House committee votes threaten Marines' plan for new heavylift helicopters and may delay JSF programme
US lawmakers have launched surprise attacks on two major aerospace development programmes – Sikorsky's CH-53X Heavy Lift Replacement (HLR) helicopter and the Lockheed Martin F-35 Joint Strike Fighter (JSF). With US secretary of defence Donald Rumsfeld volunteering to withdraw the most controversial programme cut – a proposal to terminate procurement of Lockheed's C-130J tactical transport – the Congress's first public response to the Bush administration's $419 billion defence budget request for fiscal year 2006 has shifted to other aerospace targets.
A US Marine Corps plan to buy a new heavylift helicopter fleet is facing two major setbacks. The House Armed Services Committee (HASC) has voted to dissolve the HLR programme's $272 million budget next year and merge it with a long-term development effort led by the US Army, called the Joint Heavy Lift (JHL) project. At the same time, the Senate Armed Services Committee revealed that the current budget for the HLR project has been frozen by the US Navy, due to affordability concerns.
The combined blows could cause major disruptions in the heavylift programme, which is less than a year old. The USMC signed a $103 million deal late last year with Sikorsky to start developing a new, more powerful version of the CH-53E Super Stallion, capable of lifting a 13t payload. The army's JHL effort was also launched in late 2004, seeking an aircraft that can lift a Future Combat Systems-class vehicle weighing around 20-25t.

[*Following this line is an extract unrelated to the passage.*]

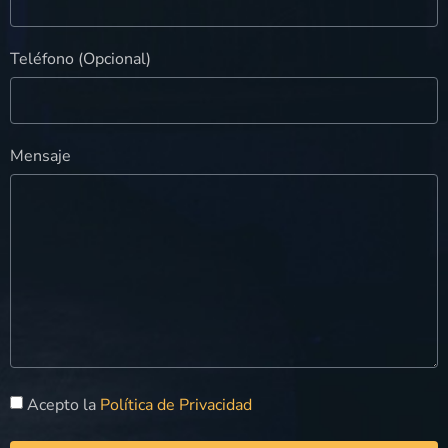
Teléfono (Opcional)
Mensaje
Acepto la
Política de Privacidad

The HASC is arguing that the USMC and army requirements "are not that different", and that the military should reduce "the number of system development programmes where it makes sense to contain costs". The committee report acknowledges that delivery schedules for the two programmes are roughly a decade apart, but insists a joint programme could phase deliveries to meet the schedule requirements of each service.

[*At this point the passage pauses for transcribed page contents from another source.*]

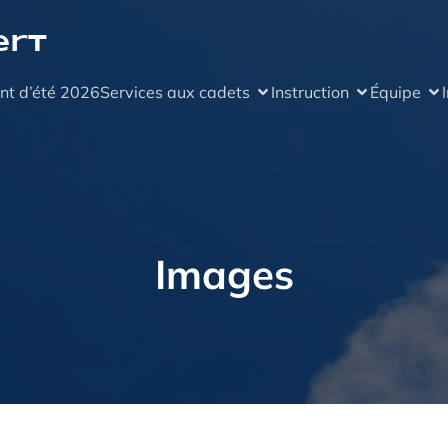
ert
nt d’été 2026
Services aux cadets
Instruction
Équipe
Images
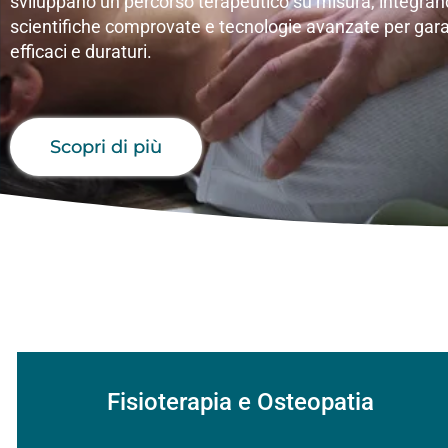
sviluppano un percorso terapeutico su misura, integra
scientifiche comprovate e tecnologie avanzate per garant
efficaci e duraturi.
Scopri di più
Fisioterapia e Osteopatia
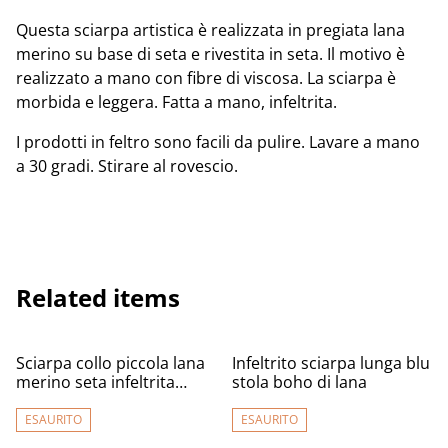
Questa sciarpa artistica è realizzata in pregiata lana
merino su base di seta e rivestita in seta. Il motivo è
realizzato a mano con fibre di viscosa. La sciarpa è
morbida e leggera. Fatta a mano, infeltrita.
I prodotti in feltro sono facili da pulire. Lavare a mano
a 30 gradi. Stirare al rovescio.
Related items
Sciarpa collo piccola lana
Infeltrito sciarpa lunga blu
merino seta infeltrita
stola boho di lana
Fatto a mano Sciarpa
marrone donna ragazza
ESAURITO
ESAURITO
calda croco fiori lavanda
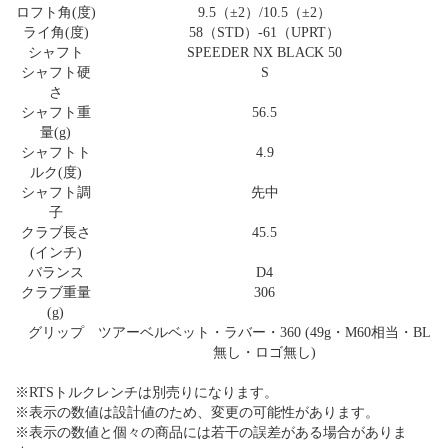
ロフト角(度)
9.5（±2）/10.5（±2）
ライ角(度)
58（STD）-61（UPRT）
シャフト
SPEEDER NX BLACK 50
シャフト硬
S
さ
シャフト重
56.5
量(g)
シャフトト
4.9
ルク(度)
シャフト調
先中
子
クラブ長さ
45.5
(インチ)
バランス
D4
クラブ重量
306
(g)
グリップ
ツアーベルベット・ラバー・360 (49g・M60相当・BL
無し・ロゴ無し)
※RTSトルクレンチは別売りになります。
※表示の数値は設計値のため、変更の可能性があります。
※表示の数値と個々の商品には若干の誤差がある場合がありま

USMC officials, however, argue that the service's maritime role dictates unique requirements, such as an aircraft that can be based on the decks of its existing amphibious carriers. The CH-53X HLR has been sized to provide the maximum lift within the CH-53E's shipboard footprint, and the Marines fear that the army-led JHL will produce an aircraft incompatible with regular ship operations.

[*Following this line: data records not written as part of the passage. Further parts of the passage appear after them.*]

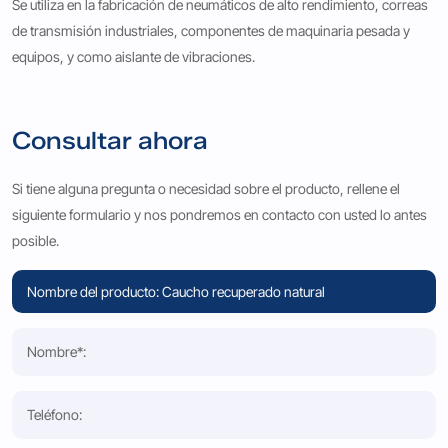
Se utiliza en la fabricación de neumáticos de alto rendimiento, correas
de transmisión industriales, componentes de maquinaria pesada y
equipos, y como aislante de vibraciones.
Consultar ahora
Si tiene alguna pregunta o necesidad sobre el producto, rellene el
siguiente formulario y nos pondremos en contacto con usted lo antes
posible.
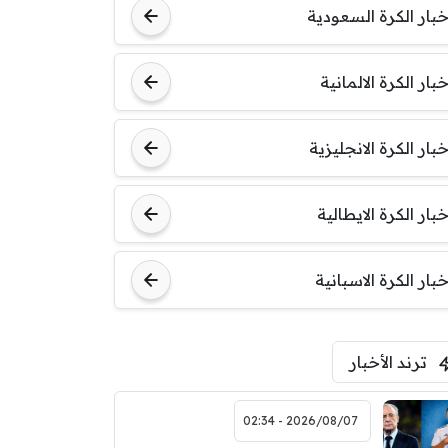
خبار الكرة السعودية
خبار الكرة الالمانية
خبار الكرة الانجليزية
خبار الكرة الايطالية
خبار الكرة الاسبانية
ترند الأخبار
2026/08/07 - 02:34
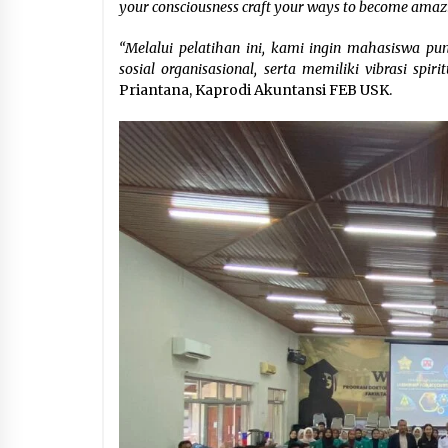
your consciousness craft your ways to become amazi
“Melalui pelatihan ini, kami ingin mahasiswa pun
sosial organisasional, serta memiliki vibrasi sp
Priantana, Kaprodi Akuntansi FEB USK.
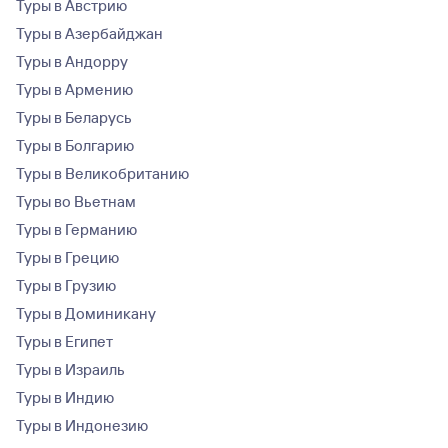
Туры в Австрию
Туры в Азербайджан
Туры в Андорру
Туры в Армению
Туры в Беларусь
Туры в Болгарию
Туры в Великобританию
Туры во Вьетнам
Туры в Германию
Туры в Грецию
Туры в Грузию
Туры в Доминикану
Туры в Египет
Туры в Израиль
Туры в Индию
Туры в Индонезию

But the HASC report again dismisses these concerns, stating: "While it may not be possible for each service to include precisely the capability it desires, it must be possible to agree on the essential capabilities to be included in JHL and at the same time draft a requirement that does not in an of itself force a particular technology solution."
However, the entire debate may become moot due to the ongoing budget freeze, which is linked to a cost-growth crisis. The USN agreed to budget for the HLR requirement, assuming a $3.5 billion price tag over the next six years. That estimate was based on a service-life extension programme for the CH-53E fleet, which was discarded last year. The current new-build effort produced a fresh cost estimate of $4.4 billion last December, which triggered the current stand-off. Navy acquisition officials are unsure whether the programme is still affordable under the six-year spending plan, and an ongoing budget review is not expected to shift the numbers greatly, further clouding the programme's future.
The HASC panel also voted to introduce a new delay for the Lockheed-led JSF programme. The US military has requested $152 million to order long-lead items next year so that it can start the low-rate initial production (LRIP) phase on time in FY07. But the HASC members objected to releasing the advance request, citing the aircraft's weight growth problem that emerged in 2004.
The committee report notes that Lockheed's solutions for the weight issue will not be tested until at least 2008, rendering an LRIP start a year earlier "premature". That provision may force a debate with the Senate panel, which did not include such a cut in its mark-up of the Bush administration's FY06 budget request.